Roman de Sorj Chalandon.
« J’étais le luthier de Paris, le silencieux, celui qui vient ici pour partager le temps. » (p. 7) Antoine s’est pris d’affection pour l’Irlande et d’amitié pour quelques habitants de Belfast. Le 9 avril 1977, il rencontre son traître : il s’appelle Tyrone Meehan. Il est membre de l’IRA et devient plus qu’un ami, plus qu’un frère pour Antoine. Il est presque un père. Mais Tyrone est aussi un traître. Traître à l’Armée républicaine, traître à l’Irlande catholique, traître à Bobby Sands, traître aux grèves de la faim, traître aux bombes artisanales, mais surtout traître à Antoine qui perd plus qu’un ami. « Mon Irlande avait suivi mon traître. Il l’avait capturée, emmenée avec lui en exil. » (p. 106) La félonie est révélée en 2006, 9 ans après que l’IRA a déposé les armes et ouvert un processus de paix avec le gouvernement britannique. 25 ans au service des Anglais qui sont bien difficiles, voire impossibles à pardonner. « Je n’étais pas triste de lui. Je n’étais pas triste de nous. J’étais triste de moi. Triste de n’avoir rien vu, rien entendu, rien senti. J’étais triste de ma somnolence, triste de mon affection, triste de mes certitudes. J’étais triste de chacun de mes gestes pour lui. » (p. 125)
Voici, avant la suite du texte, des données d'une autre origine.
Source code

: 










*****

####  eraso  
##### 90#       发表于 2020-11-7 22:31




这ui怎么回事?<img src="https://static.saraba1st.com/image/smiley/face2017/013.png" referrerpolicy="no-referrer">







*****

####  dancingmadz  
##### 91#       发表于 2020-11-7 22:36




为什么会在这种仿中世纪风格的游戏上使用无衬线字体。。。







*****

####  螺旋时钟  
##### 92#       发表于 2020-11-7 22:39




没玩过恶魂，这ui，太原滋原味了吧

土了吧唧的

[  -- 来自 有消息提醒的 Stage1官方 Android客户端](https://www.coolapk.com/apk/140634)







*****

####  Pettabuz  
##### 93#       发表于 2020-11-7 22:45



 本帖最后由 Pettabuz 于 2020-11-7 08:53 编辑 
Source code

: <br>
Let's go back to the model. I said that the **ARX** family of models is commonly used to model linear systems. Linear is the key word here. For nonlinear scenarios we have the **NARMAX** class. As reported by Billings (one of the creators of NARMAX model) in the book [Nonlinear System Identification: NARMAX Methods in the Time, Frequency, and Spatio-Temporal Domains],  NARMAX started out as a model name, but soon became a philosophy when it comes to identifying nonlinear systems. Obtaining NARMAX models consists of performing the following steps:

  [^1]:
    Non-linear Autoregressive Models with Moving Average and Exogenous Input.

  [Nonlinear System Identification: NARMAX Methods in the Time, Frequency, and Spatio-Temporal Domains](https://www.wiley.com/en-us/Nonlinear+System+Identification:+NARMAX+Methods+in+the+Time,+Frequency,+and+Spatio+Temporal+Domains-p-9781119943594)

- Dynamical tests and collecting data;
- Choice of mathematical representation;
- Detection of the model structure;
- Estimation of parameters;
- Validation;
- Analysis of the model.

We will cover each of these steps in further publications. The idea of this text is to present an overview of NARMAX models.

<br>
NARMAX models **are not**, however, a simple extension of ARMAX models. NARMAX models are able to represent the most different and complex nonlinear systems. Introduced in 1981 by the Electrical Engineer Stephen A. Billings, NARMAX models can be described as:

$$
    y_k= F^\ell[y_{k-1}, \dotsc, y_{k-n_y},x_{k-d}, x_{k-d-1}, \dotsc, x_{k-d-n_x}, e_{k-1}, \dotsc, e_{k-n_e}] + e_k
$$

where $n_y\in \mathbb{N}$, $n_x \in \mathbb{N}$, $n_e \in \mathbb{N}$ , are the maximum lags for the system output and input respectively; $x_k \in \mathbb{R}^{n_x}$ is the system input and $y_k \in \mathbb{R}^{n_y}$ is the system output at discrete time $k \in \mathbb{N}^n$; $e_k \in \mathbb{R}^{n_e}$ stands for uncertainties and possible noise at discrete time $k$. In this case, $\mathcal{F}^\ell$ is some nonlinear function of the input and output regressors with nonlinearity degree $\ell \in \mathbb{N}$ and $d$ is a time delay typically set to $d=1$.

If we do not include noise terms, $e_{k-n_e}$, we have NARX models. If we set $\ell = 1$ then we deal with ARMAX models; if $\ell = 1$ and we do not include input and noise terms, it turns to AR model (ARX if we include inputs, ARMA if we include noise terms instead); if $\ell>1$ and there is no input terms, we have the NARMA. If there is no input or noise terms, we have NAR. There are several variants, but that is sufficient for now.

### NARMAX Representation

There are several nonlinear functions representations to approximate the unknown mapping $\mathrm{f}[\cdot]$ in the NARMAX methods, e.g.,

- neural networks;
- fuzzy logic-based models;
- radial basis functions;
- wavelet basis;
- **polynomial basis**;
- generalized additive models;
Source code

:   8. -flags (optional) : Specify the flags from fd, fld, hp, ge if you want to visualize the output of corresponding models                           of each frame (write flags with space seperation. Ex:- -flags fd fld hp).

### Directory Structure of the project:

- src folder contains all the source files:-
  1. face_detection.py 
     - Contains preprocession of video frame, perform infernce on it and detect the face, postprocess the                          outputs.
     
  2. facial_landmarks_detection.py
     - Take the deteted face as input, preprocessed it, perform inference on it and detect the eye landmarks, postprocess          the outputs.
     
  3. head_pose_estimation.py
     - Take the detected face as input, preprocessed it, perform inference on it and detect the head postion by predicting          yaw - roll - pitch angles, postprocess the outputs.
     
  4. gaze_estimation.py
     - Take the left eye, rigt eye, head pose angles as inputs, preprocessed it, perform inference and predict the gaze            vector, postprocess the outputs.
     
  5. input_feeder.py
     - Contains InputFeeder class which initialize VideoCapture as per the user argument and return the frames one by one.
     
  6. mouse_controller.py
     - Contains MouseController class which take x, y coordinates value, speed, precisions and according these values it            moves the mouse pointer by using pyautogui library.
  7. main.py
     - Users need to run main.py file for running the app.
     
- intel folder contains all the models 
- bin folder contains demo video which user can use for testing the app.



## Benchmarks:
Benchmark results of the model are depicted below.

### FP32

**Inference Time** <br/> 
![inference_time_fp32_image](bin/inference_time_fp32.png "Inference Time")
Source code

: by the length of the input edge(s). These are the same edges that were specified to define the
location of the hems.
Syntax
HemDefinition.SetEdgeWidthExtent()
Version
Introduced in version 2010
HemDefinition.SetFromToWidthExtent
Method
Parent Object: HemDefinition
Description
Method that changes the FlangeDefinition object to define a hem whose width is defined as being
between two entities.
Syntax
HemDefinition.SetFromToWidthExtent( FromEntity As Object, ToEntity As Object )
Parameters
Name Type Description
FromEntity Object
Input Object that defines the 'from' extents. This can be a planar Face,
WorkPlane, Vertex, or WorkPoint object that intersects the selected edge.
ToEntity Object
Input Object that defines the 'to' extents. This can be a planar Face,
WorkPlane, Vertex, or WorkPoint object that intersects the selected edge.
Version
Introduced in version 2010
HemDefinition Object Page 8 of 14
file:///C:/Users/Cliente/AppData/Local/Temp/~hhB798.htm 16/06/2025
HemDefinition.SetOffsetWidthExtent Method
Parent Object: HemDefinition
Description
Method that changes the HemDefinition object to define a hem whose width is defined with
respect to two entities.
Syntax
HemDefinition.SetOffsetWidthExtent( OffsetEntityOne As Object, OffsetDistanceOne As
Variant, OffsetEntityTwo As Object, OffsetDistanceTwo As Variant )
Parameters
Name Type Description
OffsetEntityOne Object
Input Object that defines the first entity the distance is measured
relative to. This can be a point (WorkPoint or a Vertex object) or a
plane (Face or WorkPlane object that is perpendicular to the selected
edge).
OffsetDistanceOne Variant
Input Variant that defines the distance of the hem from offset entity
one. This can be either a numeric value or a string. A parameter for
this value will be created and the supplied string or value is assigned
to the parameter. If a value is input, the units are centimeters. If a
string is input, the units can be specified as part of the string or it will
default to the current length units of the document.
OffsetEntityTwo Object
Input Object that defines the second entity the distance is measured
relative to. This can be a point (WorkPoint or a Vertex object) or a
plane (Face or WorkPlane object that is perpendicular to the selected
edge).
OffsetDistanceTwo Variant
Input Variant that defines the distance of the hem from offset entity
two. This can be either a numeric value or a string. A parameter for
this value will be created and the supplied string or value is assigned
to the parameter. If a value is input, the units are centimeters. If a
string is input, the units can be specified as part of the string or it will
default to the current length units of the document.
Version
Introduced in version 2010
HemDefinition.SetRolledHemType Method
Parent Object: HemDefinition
Contrairement au Petit Bonzi et à Une promesse, ce roman de Sorj Chalandon n’a pas ému mon cœur intime, mais mon cœur citoyen. Je comprends qu’Antoine se soit épris de l’Irlande et de son combat, de ses habitants et de leur colère. « Je ressemblais à l’un d’eux, à force, sans le vouloir, sans faire exprès, sans rien changer à mon attitude. Je retrouvais en moi quelque chose qui sommeillait depuis toujours. Quelque chose de moi sans que je le soupçonne. » (p. 35) La longue guerre qui a déchiré le pays est d’autant plus révoltante quand elle s’incarne en des êtres qui se donnent entièrement à la cause alors que d’autres lui tournent le dos. Alors comment comprendre la traîtrise ? Comment l’excuser ? Mais aussi, comment blâmer ceux qui ont beaucoup donné et qui finalement renoncent ? « Quel était l’homme qui m’enlaçait ? Un traître ne peut pas regarder sa terre comme cela. Il ne peut pas aimer sa terre comme ça. » (p. 86) Mon traître remue les tripes, fait serrer les poings et trembler les paupières. C’est un magnifique roman.